__ABOUT THIS EXERCISE__. The data below has to be returned exactly, down to the last character.

__DATASET RECORDS__.
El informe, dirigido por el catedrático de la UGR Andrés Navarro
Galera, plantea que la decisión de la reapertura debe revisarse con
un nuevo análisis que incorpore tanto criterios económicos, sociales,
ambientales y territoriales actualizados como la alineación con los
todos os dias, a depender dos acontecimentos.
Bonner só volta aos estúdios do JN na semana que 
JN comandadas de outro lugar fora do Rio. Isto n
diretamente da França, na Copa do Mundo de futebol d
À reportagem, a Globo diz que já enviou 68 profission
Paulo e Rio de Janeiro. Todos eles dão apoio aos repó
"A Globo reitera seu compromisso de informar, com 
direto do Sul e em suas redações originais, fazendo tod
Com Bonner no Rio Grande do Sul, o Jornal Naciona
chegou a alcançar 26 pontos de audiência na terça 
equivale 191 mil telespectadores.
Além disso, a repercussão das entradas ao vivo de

__ANSWER TO THE PROBLEM__.
El informe, dirigido por el catedrático de la UGR Andrés Navarro
Galera, plantea que la decisión de la reapertura debe revisarse con
un nuevo análisis que incorpore tanto criterios económicos, sociales,
ambientales y territoriales actualizados como la alineación con los
todos os dias, a depender dos acontecimentos.
Bonner só volta aos estúdios do JN na semana que 
JN comandadas de outro lugar fora do Rio. Isto n
diretamente da França, na Copa do Mundo de futebol d
À reportagem, a Globo diz que já enviou 68 profission
Paulo e Rio de Janeiro. Todos eles dão apoio aos repó
"A Globo reitera seu compromisso de informar, com 
direto do Sul e em suas redações originais, fazendo tod
Com Bonner no Rio Grande do Sul, o Jornal Naciona
chegou a alcançar 26 pontos de audiência na terça 
equivale 191 mil telespectadores.
Além disso, a repercussão das entradas ao vivo de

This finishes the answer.